▶ _Excerpt_
#####

I'm trying to submit my pyspark code through cron job. When I run manually, its working fine. Through cron its not working.
Here is the project structure I have:
my-project
|
|--src
|----jobs
|------execute_metrics.py
|----utils
|------get_spark_session.py
The main code lies in execute_metrics.py
from src/jobs
. I'm using get_spark_session.py
in execute_metrics.py
using from src.utils import get_spark_session
.
I created a shell script execute_metric.sh
with below content for executing the cron job
#!/bin/bash
PATH=<included entire path here>
spark-submit <included required options> src/jobs/execute_metrics.py
my-project
|
|--src
|----jobs
|------execute_metrics.py
|----utils
|------get_spark_session.py
|--execute_metric.sh
When I run this shell script using ./execute_metric.sh
, I'm able to see the results.
Now, I need this to run the job every minute. So, I created a cron file with below content and copied in the same directory
* * * * * ./execute_metric.sh > execute_metric_log.log
my-project
|
|--src
|----jobs
|------execute_metrics.py
|----utils
|------get_spark_session.py
|--execute_metric.sh
|--execute_cron.crontab
This cron is running for every minute, but giving me the error:
ModuleNotFoundError: No module named 'src'
Can someone please tell me what went wrong here?
Thanks in advance
I got it fixed by adding a main.py
file in the project directory and changed my cron to execute main.py
. The project structure now looks like:
my-project
|
|--src
|----jobs
|------execute_metrics.py
|----utils
|------get_spark_session.py
|--execute_metric.sh
|--execute_cron.crontab
|--main.py
In main.py
, I'm invoking the functions of execute_metrics.py
.

#####

(Data records)
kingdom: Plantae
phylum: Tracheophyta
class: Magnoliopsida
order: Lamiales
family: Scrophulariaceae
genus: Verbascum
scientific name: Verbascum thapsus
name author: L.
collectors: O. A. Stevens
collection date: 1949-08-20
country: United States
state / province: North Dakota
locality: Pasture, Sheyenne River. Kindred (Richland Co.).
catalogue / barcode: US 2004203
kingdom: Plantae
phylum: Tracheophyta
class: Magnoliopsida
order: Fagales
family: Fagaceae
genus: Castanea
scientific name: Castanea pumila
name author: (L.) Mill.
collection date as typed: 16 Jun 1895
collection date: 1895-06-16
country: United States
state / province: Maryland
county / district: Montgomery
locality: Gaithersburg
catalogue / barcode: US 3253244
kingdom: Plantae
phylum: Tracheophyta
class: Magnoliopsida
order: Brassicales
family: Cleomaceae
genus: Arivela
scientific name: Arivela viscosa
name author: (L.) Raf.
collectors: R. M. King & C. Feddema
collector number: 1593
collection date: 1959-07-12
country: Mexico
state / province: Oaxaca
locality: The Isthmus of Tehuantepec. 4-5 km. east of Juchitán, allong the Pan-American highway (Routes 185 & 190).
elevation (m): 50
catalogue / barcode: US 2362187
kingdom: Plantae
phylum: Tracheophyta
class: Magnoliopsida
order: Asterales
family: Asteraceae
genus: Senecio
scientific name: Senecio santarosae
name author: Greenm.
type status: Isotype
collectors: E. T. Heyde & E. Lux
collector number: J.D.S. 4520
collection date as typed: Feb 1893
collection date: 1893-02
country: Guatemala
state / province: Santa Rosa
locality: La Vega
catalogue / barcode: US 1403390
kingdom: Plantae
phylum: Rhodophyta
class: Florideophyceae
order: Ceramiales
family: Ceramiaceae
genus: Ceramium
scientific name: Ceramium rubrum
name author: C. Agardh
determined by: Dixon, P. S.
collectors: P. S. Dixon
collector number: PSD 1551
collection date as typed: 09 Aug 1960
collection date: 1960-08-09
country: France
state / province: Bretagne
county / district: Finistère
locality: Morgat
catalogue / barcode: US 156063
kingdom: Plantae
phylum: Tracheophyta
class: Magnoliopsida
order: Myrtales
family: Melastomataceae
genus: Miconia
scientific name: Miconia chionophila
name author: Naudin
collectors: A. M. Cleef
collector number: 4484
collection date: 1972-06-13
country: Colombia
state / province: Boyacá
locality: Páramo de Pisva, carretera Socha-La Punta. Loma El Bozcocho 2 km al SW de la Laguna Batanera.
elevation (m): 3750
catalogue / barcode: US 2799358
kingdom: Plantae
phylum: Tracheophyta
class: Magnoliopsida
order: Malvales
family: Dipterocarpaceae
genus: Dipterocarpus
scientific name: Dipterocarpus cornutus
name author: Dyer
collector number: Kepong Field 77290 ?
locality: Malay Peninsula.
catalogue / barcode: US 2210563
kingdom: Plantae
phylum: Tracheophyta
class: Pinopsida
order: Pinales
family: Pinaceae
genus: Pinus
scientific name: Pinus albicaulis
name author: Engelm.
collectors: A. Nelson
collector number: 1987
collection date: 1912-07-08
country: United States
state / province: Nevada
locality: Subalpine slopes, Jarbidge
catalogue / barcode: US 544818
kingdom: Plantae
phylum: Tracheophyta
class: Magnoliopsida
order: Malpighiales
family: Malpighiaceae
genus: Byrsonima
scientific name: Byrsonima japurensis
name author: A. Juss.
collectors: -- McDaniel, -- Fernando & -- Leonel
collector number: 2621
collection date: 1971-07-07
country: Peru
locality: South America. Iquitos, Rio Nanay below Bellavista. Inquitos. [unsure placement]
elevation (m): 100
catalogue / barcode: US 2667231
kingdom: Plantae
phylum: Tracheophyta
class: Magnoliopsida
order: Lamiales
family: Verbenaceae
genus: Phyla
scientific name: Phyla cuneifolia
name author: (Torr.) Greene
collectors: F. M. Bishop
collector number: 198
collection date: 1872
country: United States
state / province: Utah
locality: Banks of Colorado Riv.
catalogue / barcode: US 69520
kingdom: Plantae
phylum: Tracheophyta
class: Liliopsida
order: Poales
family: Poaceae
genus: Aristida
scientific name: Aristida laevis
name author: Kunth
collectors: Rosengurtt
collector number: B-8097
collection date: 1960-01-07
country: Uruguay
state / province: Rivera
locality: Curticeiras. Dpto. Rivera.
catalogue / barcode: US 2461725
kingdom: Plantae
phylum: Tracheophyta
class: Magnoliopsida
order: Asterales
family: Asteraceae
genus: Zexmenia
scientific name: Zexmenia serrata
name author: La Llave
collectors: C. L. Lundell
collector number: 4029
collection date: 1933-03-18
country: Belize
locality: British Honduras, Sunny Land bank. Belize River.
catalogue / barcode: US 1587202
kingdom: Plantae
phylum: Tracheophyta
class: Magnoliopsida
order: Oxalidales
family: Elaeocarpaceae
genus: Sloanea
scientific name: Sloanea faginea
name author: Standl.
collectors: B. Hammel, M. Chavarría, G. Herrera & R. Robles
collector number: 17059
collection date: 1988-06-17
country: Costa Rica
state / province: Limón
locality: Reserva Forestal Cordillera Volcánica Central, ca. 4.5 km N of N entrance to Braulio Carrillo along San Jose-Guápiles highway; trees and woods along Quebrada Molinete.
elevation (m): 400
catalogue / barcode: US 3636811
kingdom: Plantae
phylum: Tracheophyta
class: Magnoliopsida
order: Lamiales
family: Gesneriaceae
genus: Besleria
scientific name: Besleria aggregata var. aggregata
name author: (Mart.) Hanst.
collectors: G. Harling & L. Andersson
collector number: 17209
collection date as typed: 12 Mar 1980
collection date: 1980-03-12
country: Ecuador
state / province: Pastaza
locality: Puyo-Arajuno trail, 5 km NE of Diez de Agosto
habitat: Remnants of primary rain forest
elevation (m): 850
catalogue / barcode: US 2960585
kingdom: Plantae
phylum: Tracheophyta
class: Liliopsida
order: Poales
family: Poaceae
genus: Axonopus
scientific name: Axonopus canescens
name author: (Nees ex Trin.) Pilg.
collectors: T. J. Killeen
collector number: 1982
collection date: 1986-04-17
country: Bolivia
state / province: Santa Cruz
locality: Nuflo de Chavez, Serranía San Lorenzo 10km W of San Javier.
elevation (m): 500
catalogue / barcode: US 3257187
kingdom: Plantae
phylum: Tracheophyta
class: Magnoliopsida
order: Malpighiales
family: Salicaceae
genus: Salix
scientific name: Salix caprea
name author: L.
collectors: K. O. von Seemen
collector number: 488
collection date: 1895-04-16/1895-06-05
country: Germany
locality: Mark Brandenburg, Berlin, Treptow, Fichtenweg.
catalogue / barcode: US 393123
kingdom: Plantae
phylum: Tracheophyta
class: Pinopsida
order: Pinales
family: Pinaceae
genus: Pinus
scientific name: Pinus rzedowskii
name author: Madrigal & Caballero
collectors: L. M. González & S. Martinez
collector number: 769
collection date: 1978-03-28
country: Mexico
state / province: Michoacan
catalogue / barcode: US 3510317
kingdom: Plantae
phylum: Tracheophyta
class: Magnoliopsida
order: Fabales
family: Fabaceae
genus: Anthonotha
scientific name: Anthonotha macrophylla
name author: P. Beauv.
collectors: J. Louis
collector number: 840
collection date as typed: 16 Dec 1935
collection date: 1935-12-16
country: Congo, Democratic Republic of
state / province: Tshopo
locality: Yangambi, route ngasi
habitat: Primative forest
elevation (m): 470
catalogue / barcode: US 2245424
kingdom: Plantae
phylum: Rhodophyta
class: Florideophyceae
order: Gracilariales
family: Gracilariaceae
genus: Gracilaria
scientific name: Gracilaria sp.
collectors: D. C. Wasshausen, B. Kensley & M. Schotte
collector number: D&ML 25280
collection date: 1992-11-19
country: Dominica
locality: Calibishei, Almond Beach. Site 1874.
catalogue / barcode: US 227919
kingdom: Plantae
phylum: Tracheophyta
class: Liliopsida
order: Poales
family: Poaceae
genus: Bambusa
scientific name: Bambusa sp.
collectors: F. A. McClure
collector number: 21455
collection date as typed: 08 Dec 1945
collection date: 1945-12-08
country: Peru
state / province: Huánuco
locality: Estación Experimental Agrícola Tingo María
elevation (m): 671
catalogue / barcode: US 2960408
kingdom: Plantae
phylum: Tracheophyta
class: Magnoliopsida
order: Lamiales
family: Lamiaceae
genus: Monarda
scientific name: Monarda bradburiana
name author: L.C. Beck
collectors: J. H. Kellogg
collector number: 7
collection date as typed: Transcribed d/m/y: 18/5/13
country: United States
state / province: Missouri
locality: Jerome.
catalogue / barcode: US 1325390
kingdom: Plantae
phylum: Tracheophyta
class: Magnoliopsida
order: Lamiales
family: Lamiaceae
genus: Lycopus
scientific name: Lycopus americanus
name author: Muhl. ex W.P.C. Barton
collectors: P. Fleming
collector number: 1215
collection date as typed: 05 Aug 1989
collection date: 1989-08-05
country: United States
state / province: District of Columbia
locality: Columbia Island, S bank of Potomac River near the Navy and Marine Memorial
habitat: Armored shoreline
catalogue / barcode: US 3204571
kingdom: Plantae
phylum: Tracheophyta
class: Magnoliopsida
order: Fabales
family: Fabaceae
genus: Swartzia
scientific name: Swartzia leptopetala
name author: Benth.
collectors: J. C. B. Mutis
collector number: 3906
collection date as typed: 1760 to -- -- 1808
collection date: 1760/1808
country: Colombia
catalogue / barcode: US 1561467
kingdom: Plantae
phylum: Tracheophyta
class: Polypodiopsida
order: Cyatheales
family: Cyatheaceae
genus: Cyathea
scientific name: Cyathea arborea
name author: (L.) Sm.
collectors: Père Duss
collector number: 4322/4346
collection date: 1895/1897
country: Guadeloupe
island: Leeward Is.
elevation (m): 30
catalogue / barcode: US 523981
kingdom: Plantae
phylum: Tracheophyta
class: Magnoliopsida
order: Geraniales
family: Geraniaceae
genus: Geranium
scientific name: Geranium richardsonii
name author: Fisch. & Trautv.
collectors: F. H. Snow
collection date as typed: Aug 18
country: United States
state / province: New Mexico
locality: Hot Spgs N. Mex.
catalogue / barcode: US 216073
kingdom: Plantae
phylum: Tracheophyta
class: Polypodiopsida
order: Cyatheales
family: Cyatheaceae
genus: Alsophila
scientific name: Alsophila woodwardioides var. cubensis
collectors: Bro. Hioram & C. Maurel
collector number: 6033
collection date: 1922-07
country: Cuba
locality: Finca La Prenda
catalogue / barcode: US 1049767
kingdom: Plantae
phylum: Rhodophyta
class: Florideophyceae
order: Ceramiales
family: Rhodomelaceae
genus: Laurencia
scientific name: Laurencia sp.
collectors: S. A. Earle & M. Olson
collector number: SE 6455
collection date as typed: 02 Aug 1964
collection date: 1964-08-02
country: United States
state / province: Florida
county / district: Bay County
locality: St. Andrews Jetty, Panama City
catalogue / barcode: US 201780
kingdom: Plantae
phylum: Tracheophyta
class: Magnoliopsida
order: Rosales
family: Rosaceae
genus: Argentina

#####

▶ _What this task involves_
Decide whether each statement agrees with the thread about the cron job, answering yes or no and quoting the deciding words: (a) Running the shell script by hand produced results. (b) The cron entry ran the job once an hour. (c) The fix placed a new main.py file inside the src directory. The lines are separate material and have no connection to the thread.

▶ _Result_
(a) Yes: "I'm able to see the results."
(b) No: "This cron is running for every minute"
(c) No: "file in the project directory"